Durante los últimos días de la era cristinista importantes actores del sector privado explicaban una y cien veces que en ese escenario era imposible que se hicieran o llegaran las inversiones. ¿Quién va a poner un peso en el país del cepo? ¿Qué empresa vería oportunidades de negocios donde no sabía si la dejarían hacerse de sus ganancias? Se apuntaba, además, a un dólar ficticio que no reconocía la inflación. Por entonces, cuando de los únicos brotes de los que se hablaba provenían del atril presidencial, el volver a los mercados y dar certeza con reglas de juego claras eran una única condición necesaria para salir del estancamiento. Casi un ruego.
Decían que había que esperar a las elecciones. Con la no continuidad del kirchnerismo en el Gobierno asegurada, sólo faltaba el paso formal de que Macri asumiera, y ver sus primeras jugadas. Sobrevino el levantamiento del cepo y de las retenciones al agro, a las que al poco tiempo se sumó el acuerdo con los holdouts y la vuelta a los mercados de crédito. O sea, listo.
Pero no. ¿Cómo saber que esas medidas del Gobierno entrante no chocarían con el rechazo de un Congreso que en principio presentaba más oposiciones que apoyos?
Cuando se liberó la zona en el Parlamento, la nueva condición para poner en marcha la actividad fue ver qué tan inflacionario sería el reclamado sinceramiento del dólar porque, argumentaban, eso hace imprevisible cualquier escenario inversionista o productivo.
A la espera, muchos eligieron cubrirse por la suba del dólar, por la inflación y por las dudas, y una vez más compensar por precio una facturación que sentía mucho de profecía autocumplida en el volumen.

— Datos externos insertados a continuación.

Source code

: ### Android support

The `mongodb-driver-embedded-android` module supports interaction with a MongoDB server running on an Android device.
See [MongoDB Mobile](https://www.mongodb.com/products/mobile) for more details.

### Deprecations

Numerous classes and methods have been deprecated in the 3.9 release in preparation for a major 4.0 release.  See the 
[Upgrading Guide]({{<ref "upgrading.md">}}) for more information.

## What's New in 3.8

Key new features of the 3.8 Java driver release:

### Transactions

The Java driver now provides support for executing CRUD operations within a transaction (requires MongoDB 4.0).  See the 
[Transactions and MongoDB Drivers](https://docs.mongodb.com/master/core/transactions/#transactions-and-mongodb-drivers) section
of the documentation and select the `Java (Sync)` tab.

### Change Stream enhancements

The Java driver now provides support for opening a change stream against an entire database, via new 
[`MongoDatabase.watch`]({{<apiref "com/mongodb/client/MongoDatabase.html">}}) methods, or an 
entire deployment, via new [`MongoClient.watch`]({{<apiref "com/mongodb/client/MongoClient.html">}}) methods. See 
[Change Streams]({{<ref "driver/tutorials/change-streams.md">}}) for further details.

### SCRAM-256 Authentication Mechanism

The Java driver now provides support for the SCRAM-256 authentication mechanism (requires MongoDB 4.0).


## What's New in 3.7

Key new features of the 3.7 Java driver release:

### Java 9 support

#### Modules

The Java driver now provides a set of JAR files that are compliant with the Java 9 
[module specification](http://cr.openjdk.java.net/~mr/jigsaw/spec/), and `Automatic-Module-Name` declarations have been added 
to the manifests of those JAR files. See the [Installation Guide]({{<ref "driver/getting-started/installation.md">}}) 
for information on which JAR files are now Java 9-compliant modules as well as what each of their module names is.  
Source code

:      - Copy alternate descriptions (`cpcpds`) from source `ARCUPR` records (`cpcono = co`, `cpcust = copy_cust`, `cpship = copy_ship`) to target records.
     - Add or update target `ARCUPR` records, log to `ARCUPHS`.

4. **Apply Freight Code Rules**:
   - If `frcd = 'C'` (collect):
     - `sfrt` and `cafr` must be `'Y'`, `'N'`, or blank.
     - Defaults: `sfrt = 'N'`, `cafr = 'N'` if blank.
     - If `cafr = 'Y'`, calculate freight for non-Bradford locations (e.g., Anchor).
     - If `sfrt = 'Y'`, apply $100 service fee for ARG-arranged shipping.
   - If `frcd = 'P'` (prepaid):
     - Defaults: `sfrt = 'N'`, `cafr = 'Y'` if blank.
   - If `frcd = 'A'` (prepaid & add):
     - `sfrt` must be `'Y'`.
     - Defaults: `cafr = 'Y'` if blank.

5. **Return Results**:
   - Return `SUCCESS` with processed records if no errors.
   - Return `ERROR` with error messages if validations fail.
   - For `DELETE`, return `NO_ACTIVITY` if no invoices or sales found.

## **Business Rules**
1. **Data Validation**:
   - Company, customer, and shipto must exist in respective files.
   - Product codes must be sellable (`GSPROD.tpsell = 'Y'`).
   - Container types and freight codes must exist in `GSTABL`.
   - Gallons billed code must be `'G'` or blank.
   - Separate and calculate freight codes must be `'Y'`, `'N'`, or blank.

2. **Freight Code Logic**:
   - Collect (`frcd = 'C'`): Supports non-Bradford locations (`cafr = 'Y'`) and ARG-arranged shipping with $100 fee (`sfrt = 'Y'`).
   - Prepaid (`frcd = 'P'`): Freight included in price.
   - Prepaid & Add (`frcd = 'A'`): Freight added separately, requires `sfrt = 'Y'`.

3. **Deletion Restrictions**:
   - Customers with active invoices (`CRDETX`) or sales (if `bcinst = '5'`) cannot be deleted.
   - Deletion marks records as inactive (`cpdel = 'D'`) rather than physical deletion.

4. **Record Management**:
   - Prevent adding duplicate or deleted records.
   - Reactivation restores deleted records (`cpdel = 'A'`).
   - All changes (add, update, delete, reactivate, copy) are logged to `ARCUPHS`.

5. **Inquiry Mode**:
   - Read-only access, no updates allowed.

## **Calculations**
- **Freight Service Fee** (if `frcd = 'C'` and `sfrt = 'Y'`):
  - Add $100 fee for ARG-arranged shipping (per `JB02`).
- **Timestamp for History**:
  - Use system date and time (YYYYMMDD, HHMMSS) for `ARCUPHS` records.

Por si algo le faltaba al cuento de la buena pipa privado, el Gobierno decidió aportar su propia versión estatal y lanzó la genial idea del segundo semestre con la lluvia de inversiones prometida y, para ir actualizando la coartada, detectó brotes verdes que germinaron como zanahoria con forma de bumerán.
De las elecciones que la actividad privada decía esperar para ponerse en marcha ya pasó un año.
El Gobierno que se esperanzaba con la lluvia de dólares se ilusiona ahora con el blanqueo y el crecimiento proyectado de 2017, pero el círculo rojo le antepone una vieja nueva condición: antes de invertir quiere esperar a ver qué pasa con la próxima votación. El mismo argumento un año después.
“Este 2016 ha sido un año en que la sociedad decidió otorgar a un gobierno sin suficientes votos un período de gracia”, apuntaba hace una semana en estas páginas Manuel Mora y Araujo. Eso seguramente explique la complacencia calculada ante este esquema que se parece al cuestionario de la buena pipa que torturó una y otra vez a generaciones de niños. Aquella pregunta generaba optimismo porque encerraba la promesa de lo inminente, pero el final del juego estaba determinado por dos factores unidos: el tiempo y la paciencia, que variaba según el interlocutor.
Los tiempos políticos en Argentina suelen ser cambiantes. Más cuando hay por delante un verano que, a su fin y con el inicio de clases y el comienzo del año “en serio”, determinará mucho del humor social con que la sociedad desandará el camino hasta la próxima elección.
Quizá esa fecha no del todo precisa del fin de las vacaciones encierre algún punto de inflexión para la relación Gobierno-empresarios, y también con la sociedad. Se sabe que, como en el famoso cuento, si se concluye que no habrá respuestas, los oídos se cierran y las expectativas se esfuman. Y cuando eso pasa, deja de importar qué tan buena era la pipa.